=== Task statement ===
Reproduce word for word the lines of the entries below, from the line with "Read the watch. Sample answer: 3 h 02 min." up to and including the line with "Ans: 1 h 10 min".

=== Exercise inputs ===
[start]

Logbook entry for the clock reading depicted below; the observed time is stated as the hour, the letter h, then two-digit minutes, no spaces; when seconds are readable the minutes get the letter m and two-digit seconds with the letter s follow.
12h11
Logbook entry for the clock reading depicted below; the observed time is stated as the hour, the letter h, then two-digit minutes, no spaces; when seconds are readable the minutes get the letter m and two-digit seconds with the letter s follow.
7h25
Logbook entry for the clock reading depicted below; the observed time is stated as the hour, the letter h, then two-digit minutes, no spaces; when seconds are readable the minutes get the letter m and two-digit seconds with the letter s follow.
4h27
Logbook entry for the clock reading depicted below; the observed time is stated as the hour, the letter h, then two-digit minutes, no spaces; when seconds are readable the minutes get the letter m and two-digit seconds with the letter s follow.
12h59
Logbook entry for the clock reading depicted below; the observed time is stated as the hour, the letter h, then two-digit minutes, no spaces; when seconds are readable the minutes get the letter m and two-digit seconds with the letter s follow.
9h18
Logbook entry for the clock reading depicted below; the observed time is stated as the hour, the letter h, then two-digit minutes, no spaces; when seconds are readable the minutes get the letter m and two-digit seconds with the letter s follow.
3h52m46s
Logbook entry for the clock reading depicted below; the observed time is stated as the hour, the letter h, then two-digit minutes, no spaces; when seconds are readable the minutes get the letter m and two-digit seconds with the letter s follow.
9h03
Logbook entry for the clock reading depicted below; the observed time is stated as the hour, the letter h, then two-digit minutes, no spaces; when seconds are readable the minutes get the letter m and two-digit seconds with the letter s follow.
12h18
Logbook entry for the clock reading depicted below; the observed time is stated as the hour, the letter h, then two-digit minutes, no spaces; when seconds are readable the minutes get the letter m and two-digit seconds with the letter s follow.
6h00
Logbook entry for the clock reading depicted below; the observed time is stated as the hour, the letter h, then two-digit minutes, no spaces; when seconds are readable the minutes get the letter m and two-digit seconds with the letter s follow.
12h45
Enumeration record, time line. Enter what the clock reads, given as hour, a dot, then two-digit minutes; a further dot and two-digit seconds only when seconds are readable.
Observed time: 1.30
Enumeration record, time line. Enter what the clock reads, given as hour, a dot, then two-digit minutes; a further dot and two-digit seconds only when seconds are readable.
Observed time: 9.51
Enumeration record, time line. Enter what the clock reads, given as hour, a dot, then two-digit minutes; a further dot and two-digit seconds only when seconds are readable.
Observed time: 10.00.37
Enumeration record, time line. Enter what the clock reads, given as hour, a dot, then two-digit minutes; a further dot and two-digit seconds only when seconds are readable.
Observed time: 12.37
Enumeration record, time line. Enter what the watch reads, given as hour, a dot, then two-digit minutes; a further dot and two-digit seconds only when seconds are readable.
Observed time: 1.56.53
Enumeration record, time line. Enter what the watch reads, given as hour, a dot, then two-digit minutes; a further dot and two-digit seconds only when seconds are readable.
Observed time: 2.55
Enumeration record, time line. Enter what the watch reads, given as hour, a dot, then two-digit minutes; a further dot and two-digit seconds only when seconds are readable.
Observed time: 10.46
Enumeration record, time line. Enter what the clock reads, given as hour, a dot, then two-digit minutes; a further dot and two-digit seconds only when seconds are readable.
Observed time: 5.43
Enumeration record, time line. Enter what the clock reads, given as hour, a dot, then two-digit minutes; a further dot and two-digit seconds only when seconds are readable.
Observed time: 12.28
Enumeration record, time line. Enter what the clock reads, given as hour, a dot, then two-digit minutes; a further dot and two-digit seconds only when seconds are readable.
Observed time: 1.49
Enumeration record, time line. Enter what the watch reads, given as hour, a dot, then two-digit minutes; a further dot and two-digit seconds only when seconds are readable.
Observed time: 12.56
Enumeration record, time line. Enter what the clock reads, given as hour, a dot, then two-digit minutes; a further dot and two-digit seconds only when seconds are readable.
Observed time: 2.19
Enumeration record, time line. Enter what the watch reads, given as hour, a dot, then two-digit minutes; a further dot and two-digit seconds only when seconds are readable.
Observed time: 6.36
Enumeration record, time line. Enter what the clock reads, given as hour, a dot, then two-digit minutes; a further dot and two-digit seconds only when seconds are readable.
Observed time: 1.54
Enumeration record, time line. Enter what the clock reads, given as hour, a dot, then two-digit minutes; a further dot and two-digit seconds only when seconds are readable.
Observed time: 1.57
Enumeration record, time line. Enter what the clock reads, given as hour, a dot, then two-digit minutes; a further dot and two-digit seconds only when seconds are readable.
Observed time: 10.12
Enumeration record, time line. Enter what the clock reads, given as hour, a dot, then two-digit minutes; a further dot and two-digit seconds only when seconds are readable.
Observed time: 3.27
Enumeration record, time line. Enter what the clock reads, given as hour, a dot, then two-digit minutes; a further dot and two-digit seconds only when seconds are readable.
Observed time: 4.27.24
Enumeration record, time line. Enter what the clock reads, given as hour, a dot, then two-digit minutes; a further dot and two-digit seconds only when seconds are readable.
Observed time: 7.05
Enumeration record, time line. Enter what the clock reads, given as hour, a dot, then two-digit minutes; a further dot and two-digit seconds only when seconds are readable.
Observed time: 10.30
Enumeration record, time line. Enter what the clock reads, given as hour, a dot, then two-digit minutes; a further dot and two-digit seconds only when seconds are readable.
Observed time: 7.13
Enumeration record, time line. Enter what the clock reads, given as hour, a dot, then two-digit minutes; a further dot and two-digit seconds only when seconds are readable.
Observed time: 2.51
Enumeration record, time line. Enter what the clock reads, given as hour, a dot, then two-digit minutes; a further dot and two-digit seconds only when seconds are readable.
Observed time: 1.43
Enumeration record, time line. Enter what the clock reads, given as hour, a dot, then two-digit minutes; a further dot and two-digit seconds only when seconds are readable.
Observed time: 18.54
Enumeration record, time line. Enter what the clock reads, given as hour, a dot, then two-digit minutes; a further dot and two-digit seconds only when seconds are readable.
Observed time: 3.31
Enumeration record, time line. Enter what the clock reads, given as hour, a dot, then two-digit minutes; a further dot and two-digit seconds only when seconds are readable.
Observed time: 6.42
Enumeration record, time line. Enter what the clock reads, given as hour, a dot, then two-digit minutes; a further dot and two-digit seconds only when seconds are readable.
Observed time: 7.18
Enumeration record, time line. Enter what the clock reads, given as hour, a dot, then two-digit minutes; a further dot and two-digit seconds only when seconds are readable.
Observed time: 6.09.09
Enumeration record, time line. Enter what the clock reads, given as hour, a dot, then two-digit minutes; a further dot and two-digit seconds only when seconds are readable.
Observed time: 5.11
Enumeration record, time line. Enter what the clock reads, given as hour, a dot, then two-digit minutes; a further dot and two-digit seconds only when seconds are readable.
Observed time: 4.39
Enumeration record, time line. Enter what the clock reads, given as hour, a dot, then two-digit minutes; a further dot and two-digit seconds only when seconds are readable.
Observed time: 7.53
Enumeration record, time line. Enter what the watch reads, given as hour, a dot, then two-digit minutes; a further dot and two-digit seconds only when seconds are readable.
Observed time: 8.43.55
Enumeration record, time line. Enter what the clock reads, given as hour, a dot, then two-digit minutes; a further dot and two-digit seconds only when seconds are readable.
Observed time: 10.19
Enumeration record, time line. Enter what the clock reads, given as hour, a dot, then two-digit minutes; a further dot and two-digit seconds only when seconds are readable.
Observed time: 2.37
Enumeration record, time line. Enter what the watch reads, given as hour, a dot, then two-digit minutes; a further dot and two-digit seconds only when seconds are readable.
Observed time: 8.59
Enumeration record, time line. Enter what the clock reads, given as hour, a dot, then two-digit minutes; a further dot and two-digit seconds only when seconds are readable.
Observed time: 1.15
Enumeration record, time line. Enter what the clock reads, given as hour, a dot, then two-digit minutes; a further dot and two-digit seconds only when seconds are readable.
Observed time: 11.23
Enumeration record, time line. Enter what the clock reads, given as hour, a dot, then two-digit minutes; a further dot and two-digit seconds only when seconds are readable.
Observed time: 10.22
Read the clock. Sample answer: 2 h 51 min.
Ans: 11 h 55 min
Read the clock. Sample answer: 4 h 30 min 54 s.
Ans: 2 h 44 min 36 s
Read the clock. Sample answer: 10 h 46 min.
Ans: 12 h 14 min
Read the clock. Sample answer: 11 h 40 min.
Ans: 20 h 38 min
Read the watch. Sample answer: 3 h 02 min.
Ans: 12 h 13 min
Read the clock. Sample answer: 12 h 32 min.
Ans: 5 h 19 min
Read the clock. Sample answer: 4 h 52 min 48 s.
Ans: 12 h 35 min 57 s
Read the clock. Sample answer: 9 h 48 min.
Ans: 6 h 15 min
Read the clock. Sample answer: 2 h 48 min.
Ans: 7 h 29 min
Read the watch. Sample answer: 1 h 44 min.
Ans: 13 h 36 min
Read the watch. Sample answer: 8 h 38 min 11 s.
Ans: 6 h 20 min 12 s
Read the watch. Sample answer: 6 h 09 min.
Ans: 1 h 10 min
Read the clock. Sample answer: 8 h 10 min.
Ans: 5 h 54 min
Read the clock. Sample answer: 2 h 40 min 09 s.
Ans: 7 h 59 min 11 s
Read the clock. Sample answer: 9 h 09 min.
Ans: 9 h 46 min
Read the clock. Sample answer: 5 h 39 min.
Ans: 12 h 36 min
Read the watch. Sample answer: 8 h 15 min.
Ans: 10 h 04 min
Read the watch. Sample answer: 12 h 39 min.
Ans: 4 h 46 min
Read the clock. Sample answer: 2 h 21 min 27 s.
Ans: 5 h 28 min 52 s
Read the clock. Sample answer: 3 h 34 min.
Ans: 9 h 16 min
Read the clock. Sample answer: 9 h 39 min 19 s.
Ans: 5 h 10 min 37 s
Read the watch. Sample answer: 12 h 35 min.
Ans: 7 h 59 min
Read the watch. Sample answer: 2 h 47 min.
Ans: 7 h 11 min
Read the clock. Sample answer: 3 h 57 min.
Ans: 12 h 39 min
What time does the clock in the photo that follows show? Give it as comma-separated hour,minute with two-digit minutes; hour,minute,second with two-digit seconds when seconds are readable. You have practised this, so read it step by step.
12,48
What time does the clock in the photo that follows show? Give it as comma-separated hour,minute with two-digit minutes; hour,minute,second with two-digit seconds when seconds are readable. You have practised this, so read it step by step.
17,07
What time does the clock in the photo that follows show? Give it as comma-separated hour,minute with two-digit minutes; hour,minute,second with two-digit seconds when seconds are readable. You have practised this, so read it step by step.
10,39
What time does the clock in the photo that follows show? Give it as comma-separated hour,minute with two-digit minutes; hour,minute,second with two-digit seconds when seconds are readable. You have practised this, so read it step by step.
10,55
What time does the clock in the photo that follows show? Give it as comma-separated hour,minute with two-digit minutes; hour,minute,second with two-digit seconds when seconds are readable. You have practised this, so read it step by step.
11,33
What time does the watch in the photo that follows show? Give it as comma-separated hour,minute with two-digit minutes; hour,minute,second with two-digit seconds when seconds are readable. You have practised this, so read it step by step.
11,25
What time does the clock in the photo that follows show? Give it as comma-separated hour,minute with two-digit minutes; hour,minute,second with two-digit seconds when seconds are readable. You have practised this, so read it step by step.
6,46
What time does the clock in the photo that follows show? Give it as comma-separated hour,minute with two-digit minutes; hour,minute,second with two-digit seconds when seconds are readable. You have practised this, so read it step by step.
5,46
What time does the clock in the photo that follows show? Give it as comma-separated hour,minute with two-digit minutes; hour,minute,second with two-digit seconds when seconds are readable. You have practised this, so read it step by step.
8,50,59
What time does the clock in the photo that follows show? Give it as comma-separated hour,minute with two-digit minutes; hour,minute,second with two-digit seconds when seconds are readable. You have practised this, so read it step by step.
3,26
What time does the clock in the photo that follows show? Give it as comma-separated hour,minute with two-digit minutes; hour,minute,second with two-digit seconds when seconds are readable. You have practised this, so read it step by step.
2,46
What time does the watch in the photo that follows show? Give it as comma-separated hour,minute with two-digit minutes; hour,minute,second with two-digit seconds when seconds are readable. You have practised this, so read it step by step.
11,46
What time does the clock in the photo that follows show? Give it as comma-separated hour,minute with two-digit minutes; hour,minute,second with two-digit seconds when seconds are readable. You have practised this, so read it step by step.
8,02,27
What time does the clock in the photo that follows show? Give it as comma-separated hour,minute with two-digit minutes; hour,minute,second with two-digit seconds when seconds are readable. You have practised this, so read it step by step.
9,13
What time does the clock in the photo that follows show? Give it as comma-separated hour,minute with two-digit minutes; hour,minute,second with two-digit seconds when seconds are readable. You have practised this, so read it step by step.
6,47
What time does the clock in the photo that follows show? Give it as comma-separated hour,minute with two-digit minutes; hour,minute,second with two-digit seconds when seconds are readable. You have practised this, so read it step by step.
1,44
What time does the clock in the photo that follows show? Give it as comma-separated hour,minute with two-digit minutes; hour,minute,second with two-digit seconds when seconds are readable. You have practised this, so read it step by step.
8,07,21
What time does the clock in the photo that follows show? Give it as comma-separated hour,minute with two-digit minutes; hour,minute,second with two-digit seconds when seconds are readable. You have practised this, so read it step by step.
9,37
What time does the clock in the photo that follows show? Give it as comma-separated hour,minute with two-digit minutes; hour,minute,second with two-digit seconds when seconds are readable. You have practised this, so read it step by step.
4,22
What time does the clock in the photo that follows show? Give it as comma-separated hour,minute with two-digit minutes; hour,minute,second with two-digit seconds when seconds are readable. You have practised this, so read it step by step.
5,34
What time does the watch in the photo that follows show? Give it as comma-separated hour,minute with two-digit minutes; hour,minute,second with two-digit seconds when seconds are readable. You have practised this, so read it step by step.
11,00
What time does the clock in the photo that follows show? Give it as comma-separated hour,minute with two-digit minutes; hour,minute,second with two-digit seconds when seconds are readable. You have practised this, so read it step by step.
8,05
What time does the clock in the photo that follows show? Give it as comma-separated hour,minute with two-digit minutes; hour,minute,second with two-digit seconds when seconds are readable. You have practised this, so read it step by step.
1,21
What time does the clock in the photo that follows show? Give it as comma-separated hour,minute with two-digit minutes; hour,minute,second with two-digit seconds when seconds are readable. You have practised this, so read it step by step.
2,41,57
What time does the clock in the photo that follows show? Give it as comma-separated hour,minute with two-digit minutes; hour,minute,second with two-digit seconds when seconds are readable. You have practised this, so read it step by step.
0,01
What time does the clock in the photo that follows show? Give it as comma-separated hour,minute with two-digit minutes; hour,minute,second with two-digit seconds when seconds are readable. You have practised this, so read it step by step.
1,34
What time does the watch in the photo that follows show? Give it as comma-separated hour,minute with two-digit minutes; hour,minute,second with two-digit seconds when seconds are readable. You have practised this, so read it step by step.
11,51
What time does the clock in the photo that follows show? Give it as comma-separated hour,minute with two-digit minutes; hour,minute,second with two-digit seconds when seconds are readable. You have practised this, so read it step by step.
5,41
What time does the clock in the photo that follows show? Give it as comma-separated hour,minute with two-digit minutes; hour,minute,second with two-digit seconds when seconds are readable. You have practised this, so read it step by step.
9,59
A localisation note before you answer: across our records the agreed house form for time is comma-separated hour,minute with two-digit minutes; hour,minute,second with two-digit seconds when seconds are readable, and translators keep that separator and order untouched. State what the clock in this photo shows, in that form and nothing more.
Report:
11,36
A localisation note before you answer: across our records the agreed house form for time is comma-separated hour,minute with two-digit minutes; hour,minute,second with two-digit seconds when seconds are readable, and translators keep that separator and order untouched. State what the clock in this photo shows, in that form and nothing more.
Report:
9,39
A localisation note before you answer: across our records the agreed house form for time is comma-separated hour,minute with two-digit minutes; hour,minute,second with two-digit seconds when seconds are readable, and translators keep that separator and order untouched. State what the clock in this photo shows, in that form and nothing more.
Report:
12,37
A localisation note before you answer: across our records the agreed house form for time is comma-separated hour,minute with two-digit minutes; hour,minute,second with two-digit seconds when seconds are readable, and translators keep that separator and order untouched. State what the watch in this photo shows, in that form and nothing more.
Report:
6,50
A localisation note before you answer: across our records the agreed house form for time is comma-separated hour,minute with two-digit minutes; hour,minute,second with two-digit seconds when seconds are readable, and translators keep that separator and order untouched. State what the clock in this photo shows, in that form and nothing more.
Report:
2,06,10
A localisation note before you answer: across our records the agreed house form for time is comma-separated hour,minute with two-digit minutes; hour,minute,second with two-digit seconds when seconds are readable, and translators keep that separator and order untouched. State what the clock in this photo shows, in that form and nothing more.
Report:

[end]

=== Exercise response ===
Read the watch. Sample answer: 3 h 02 min.
Ans: 12 h 13 min
Read the clock. Sample answer: 12 h 32 min.
Ans: 5 h 19 min
Read the clock. Sample answer: 4 h 52 min 48 s.
Ans: 12 h 35 min 57 s
Read the clock. Sample answer: 9 h 48 min.
Ans: 6 h 15 min
Read the clock. Sample answer: 2 h 48 min.
Ans: 7 h 29 min
Read the watch. Sample answer: 1 h 44 min.
Ans: 13 h 36 min
Read the watch. Sample answer: 8 h 38 min 11 s.
Ans: 6 h 20 min 12 s
Read the watch. Sample answer: 6 h 09 min.
Ans: 1 h 10 min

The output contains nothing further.